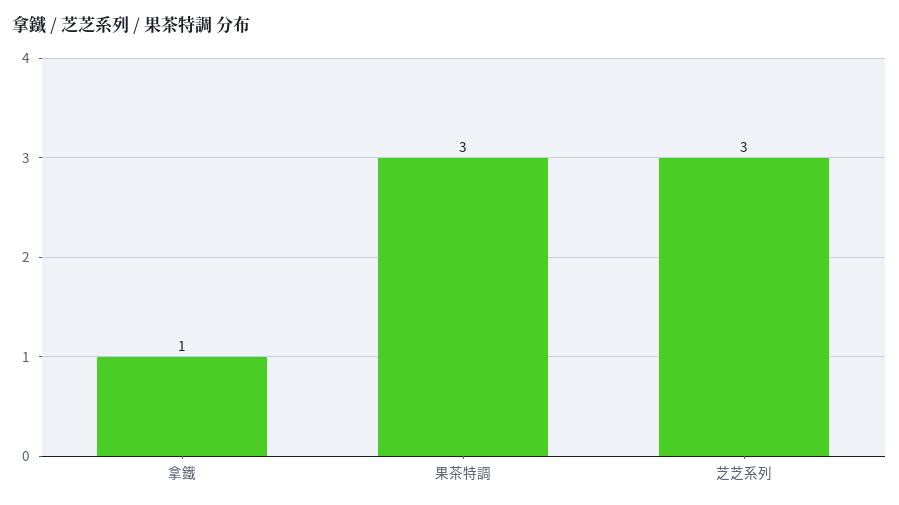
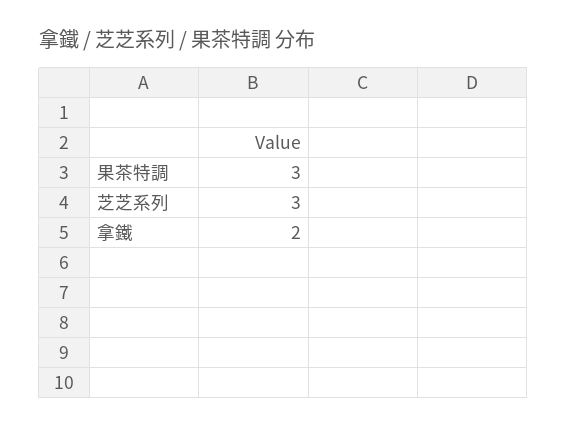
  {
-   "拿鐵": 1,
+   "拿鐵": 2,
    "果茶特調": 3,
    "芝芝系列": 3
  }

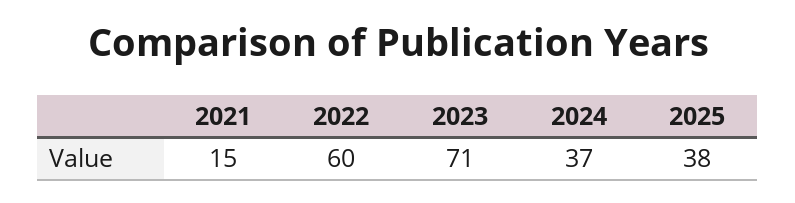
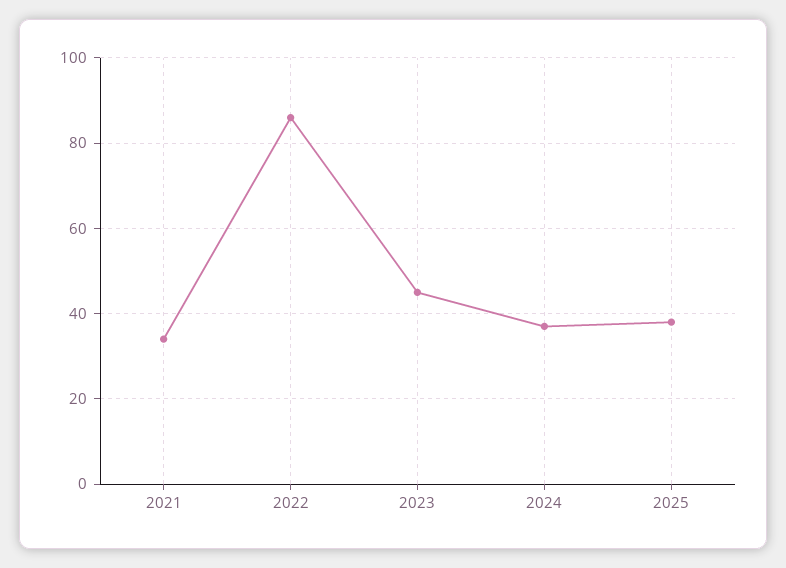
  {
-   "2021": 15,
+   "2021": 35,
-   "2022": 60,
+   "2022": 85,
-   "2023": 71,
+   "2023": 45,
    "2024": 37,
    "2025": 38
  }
==
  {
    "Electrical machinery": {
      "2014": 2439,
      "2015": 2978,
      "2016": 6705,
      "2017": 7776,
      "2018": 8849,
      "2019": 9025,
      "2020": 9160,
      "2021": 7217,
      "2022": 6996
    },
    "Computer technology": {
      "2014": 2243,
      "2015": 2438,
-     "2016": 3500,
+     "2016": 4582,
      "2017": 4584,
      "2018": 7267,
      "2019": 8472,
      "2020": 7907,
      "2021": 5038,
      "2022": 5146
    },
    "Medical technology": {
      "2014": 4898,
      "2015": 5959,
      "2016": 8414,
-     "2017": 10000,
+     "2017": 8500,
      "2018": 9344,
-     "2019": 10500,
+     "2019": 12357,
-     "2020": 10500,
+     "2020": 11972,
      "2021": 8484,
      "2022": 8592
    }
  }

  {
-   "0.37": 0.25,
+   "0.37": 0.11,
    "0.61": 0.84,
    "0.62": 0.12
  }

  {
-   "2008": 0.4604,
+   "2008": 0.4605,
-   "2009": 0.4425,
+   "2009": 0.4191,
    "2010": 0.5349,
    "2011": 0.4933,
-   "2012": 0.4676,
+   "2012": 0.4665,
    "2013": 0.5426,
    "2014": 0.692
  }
* * *
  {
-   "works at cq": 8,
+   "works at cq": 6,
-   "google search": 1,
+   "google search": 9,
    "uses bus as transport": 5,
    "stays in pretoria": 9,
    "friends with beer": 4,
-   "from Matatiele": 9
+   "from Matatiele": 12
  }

▶ Exercise instructions
Pick out all lines from the data above in which the word "technology" appears.

▶ Response for this exercise
    "Computer technology": {
    "Medical technology": {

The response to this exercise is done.